# Greetings from Finland!



## J-M (Oct 1, 2016)

Hello there! The wonderful people at KVR forums directed me here...

I'm a hobby musician from Finland! Music has been a part of my life from the very early days, I started learning piano when I was...perhaps nine years old? Can't remember exactly. :D Anyways, when I was thirteen I picked up the guitar and fell in love with metal music, which caused me to abandon the piano...I still regret that decision. So, I played in a band, demolished my social life in order to become a better player, despised everything that didn't have distortion, the usual stuff. When I got a little older I started writing songs that were not as metal as before, probably because of Devin Townsend. I recently took an interest into game and movie soundtracks (Hans Zimmer, duh) and currently I'm trying to hone my production and midi-orchestration skills, which is an never ending struggle...heh. I actually posted my newest creation here and I'm always looking to better myself, so please, give me feedback! Oh, currently I'm studying English in an university and wondering how I'll survive Black Friday because of those sweet, sweet discounted sample packs... Nice to meet ya!

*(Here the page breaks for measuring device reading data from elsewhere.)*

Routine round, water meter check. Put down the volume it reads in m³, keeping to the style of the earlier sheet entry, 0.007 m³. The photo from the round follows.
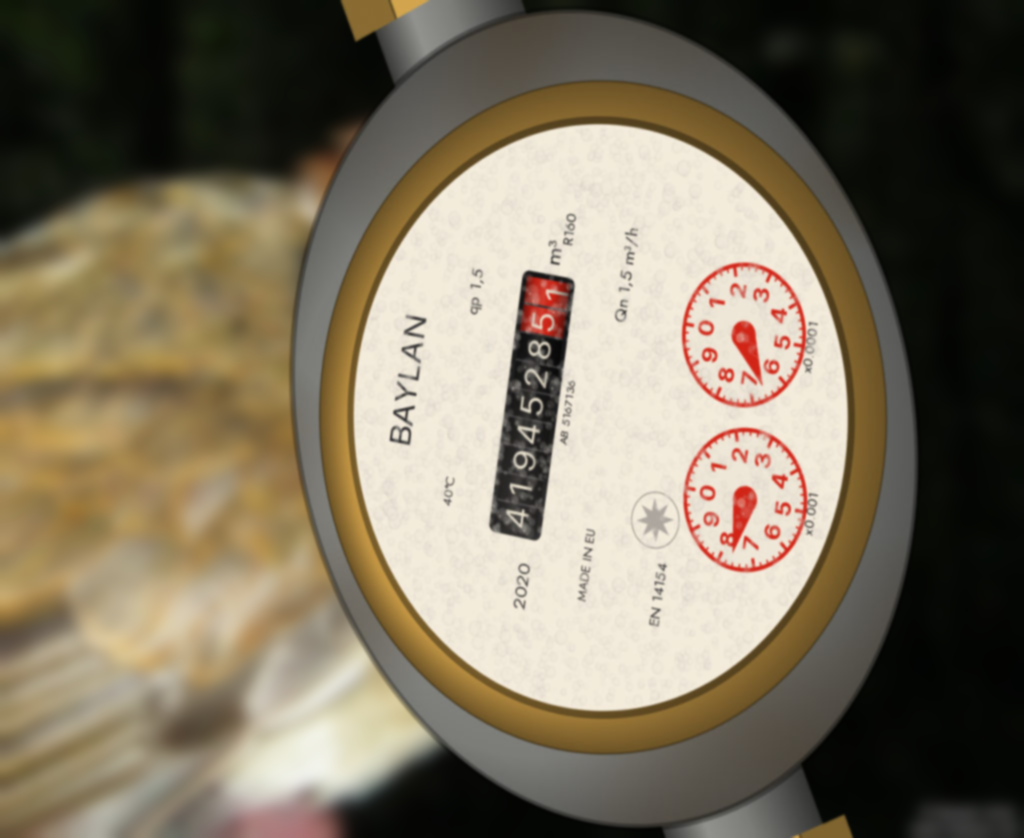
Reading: 4194528.5076 m³
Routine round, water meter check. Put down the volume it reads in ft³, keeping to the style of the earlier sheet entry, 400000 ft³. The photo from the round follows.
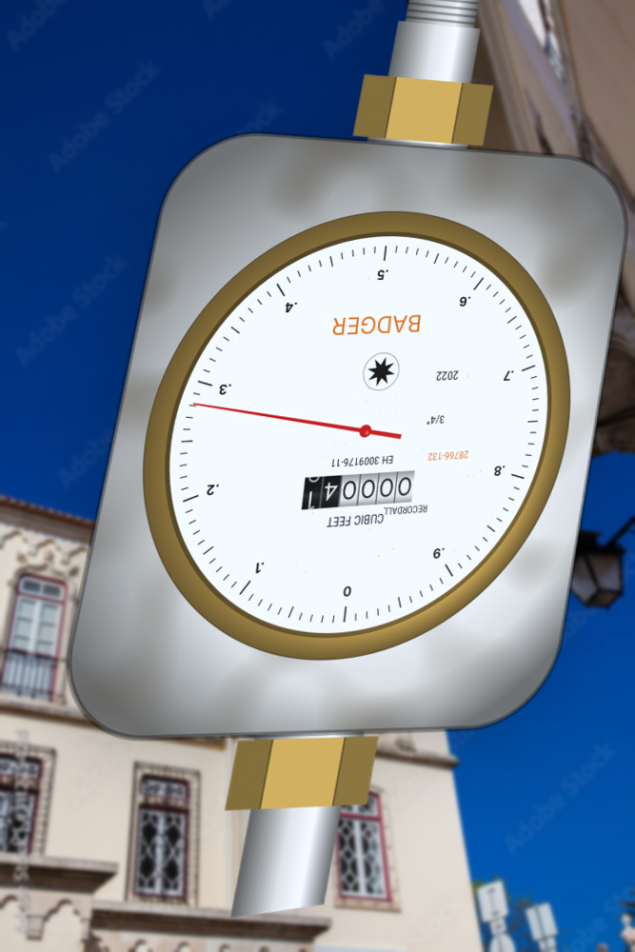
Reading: 41.28 ft³
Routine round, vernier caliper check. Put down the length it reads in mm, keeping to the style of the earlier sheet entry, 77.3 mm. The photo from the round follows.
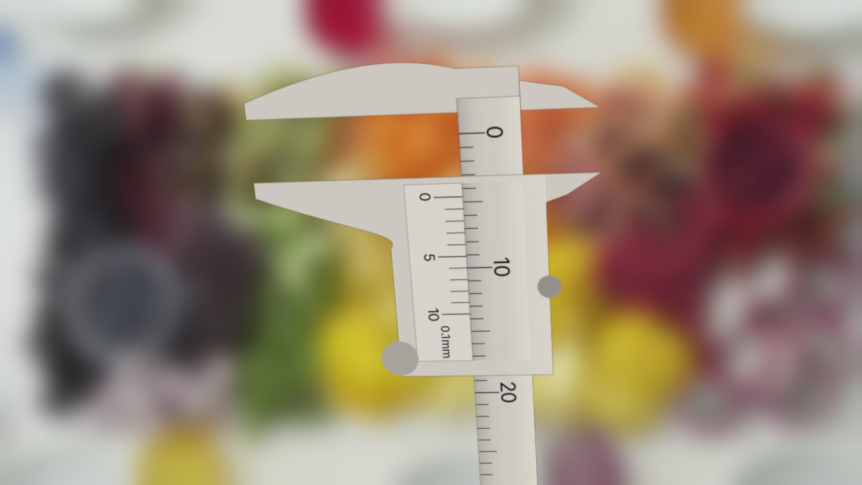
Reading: 4.6 mm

As a shameless self promoter, here's the link leading to my song: http://vi-control.net/community/threads/the-nauzicaa-brigade-epic-orchestral-composition.56260/


----------



## BigImpactSound (Oct 1, 2016)

Welcome!


----------



## gtrwll (Oct 1, 2016)

Moro and welcome!


----------



## Lassi Tani (Oct 1, 2016)

Terse! Welcome and nice to meet a fellow Finn. I'll check your piece when I have time


----------



## FinGael (Nov 23, 2016)

Terwens


----------



## mc_deli (Nov 23, 2016)

Morientes!


----------



## mc_deli (Nov 23, 2016)

"Suomalaiset people..." in library afflicted credit card debt


----------



## Tatu (Nov 24, 2016)

Terve!


----------



## gravehill (Nov 26, 2016)

Juu, morjesta vaan...


----------